There are too many hacker horror stories to count – from children being harassed through Amazon Ring to vulnerable connected cardiac devices – and these security blindspots are much more pronounced when dealing with something as integral as energy.
Industrial energy companies have been the target of cyberattacks during this pandemic. In many cases, hackers using phishing emails have sought to gain access to the computers of remote workers and disable company systems for a ransom.
But security experts warn that about a dozen state-sponsored actors have been trying to infiltrate US networks and meddle in the nation’s energy supply.
Homeowners, therefore, must enter into smart energy with best-practice cybersecurity solutions.
One way to do this is by selecting devices that ensure commands between the client and the device are not intercepted by any third-party, such as peer-to-peer. Sorel, for example, uses this private connection type in its heating system to ensure the smartphone app communicates without interference.
Moreover, the peer-to-peer connection offers the company minimized risk since end-users only manage their data on their device.
The reward of smart energy for the home far outweighs the risk when safeguards are in place. Therefore, conscious homeowners who do their research and protect themselves should not stop taking the smart energy plunge.
Planning for Tomorrow Starts Today
While it is tough to find silver linings in moments like this, they are there. Smart energy devices are growing within the modern home, household power bills and carbon emissions are falling as a result, and consumers are learning more about energy responsibility and conservation.

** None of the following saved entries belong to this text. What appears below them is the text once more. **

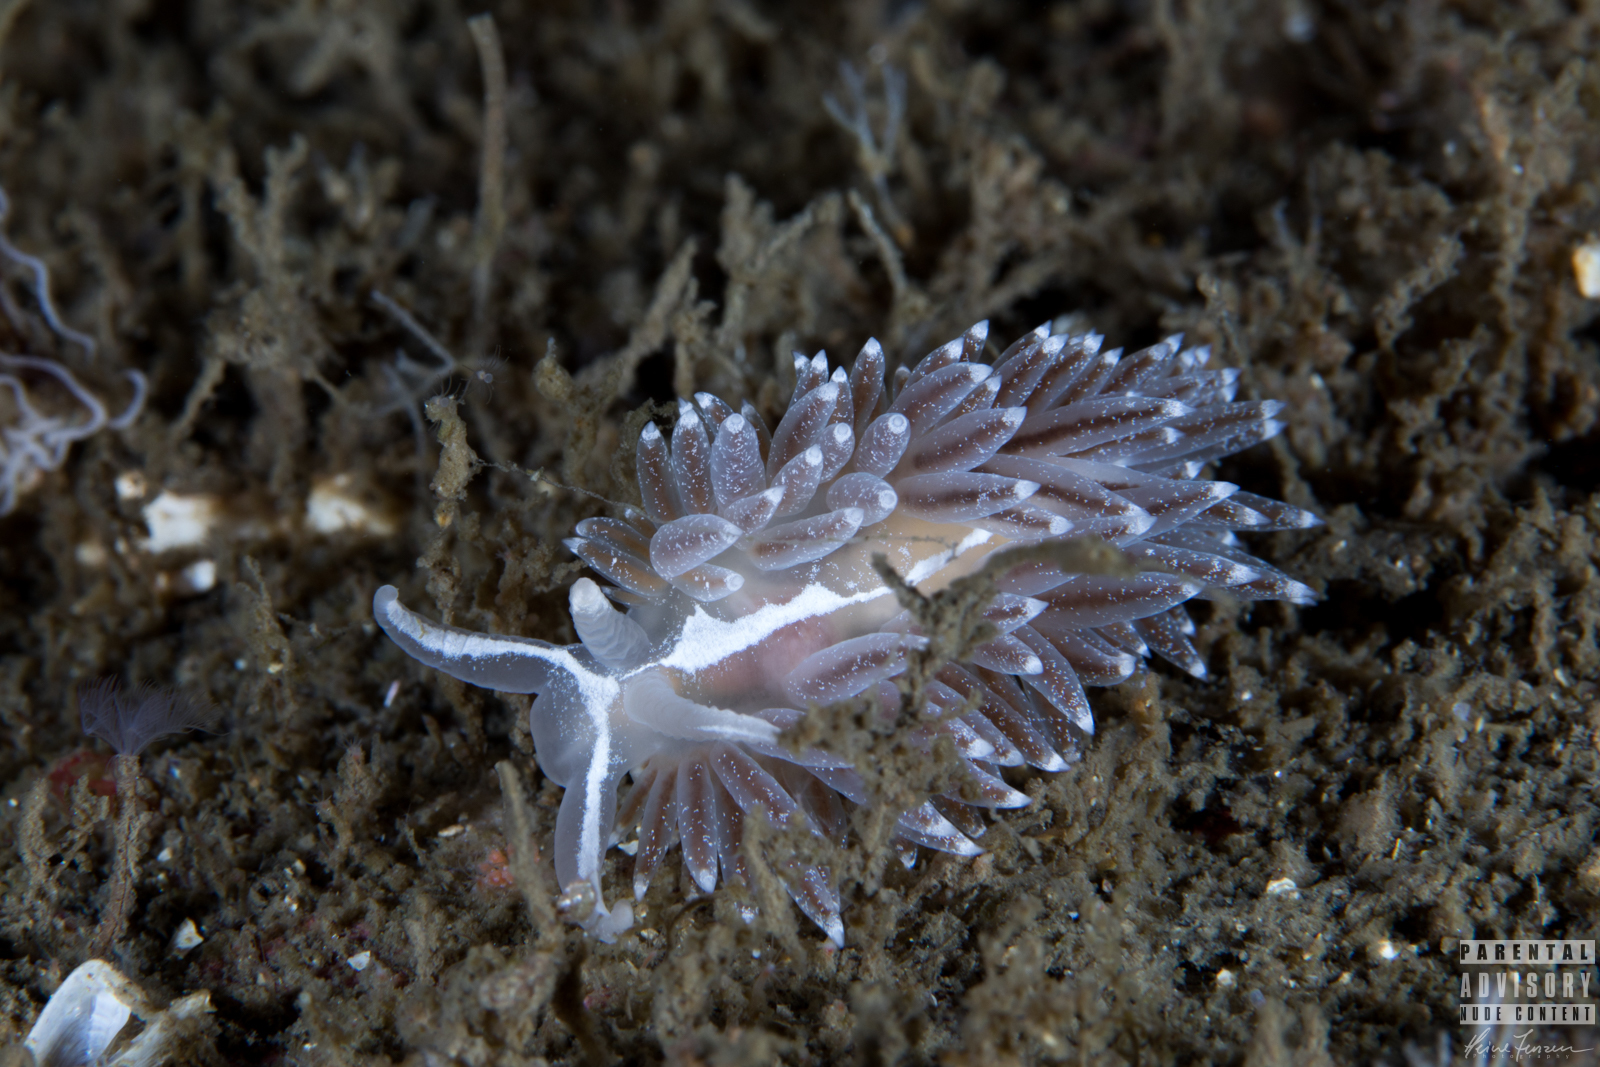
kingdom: Animalia
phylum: Mollusca
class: Gastropoda
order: Nudibranchia
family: Coryphellidae
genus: Coryphella
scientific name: Coryphella monicae
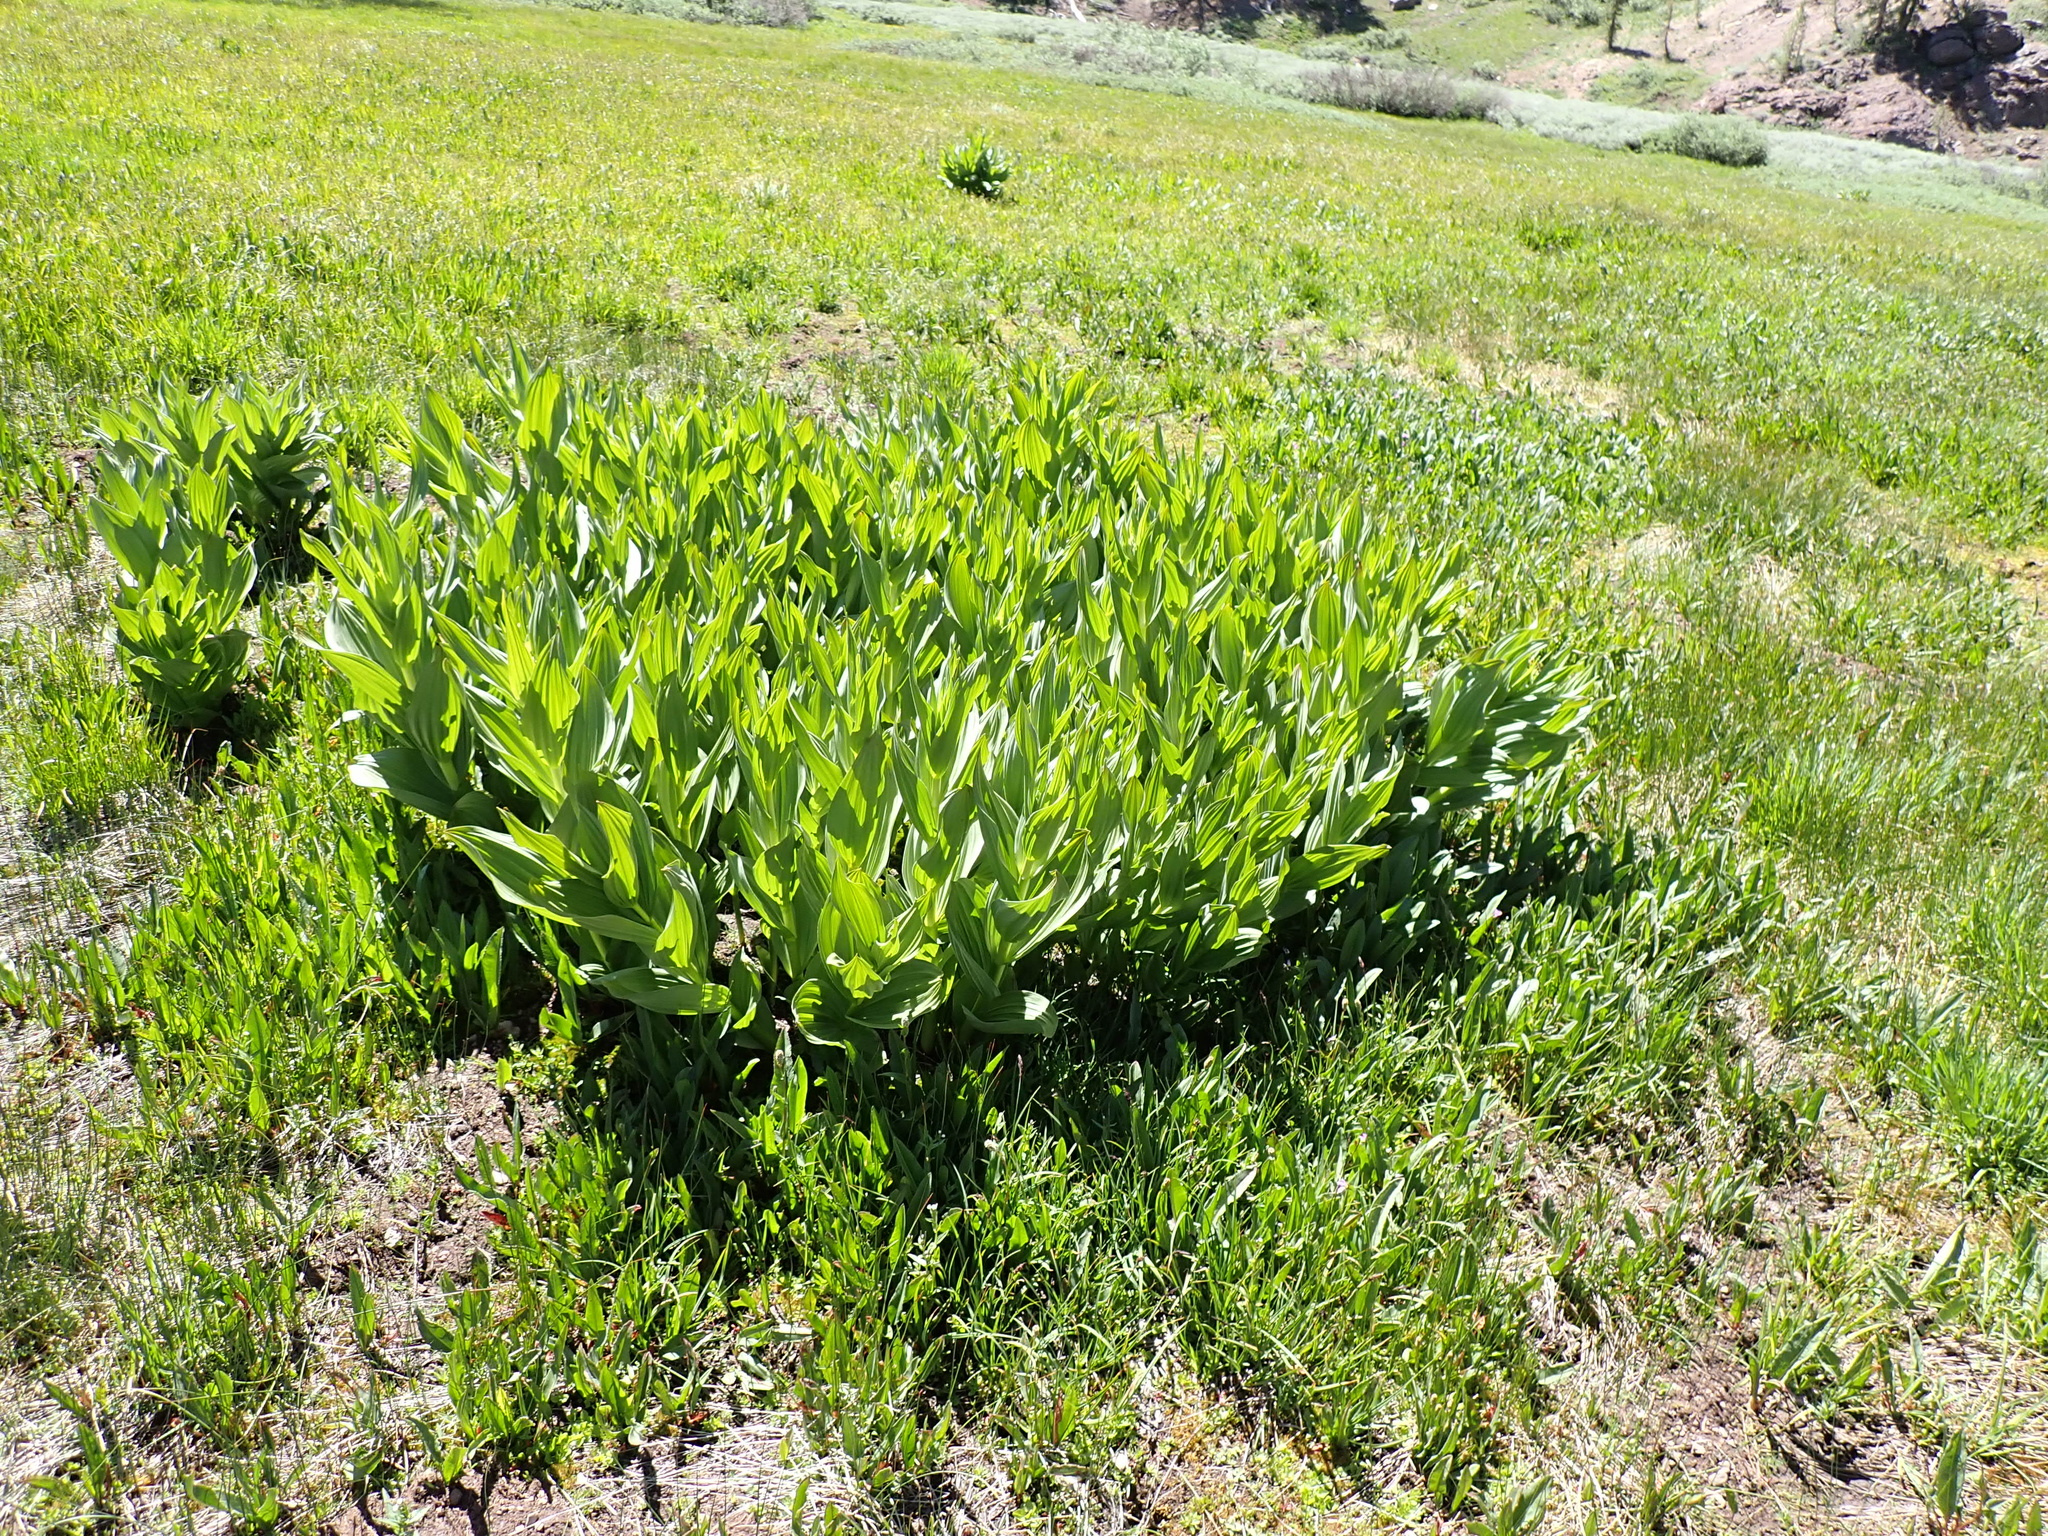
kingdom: Plantae
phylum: Tracheophyta
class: Liliopsida
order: Liliales
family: Melanthiaceae
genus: Veratrum
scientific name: Veratrum californicum
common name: California veratrum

These are all very positive developments, and they are developments that would not have happened as quickly without the pandemic.
Additionally, smart energy evolution is far from over. Smart home products offer many other benefits in addition to energy efficiencies, and these encourage further uptake.
For example, smart products can enhance home security, offer telemedical functions, assist the elderly, and bring lifestyle benefits like connectivity.
Smart energy tech is only predicted to grow further as the market of other products matures, such as electric vehicles, vehicle-to-grid, solar power, and battery storage, all of which can be integrated into a smart household energy system.
In addition to these positive trends, homeowners are increasingly willing to pay for smart home solutions. A recent study of New York residents during lockdown found that most are willing to pay for home energy management systems.
The study found relatively high intentions to adopt home energy management systems among the more than 600 surveyed, with nearly 80 percent willing to pay in general and about 30 percent willing to pay more than $5 per month for such energy features.
Reevaluation of energy within the modern household could not come at a more important time. Energy is a sparse resource and one which contributes significantly to our collective carbon footprint.
While most people implementing smart energy solutions are likely more interested in the monetary savings, their environmental importance must not be overlooked when the world has just ten years to halve its emissions.
Today’s shift towards smart energy products sets us on the right course for an evolution following the pandemic, but it is one that must be pursued relentlessly and implemented entirely.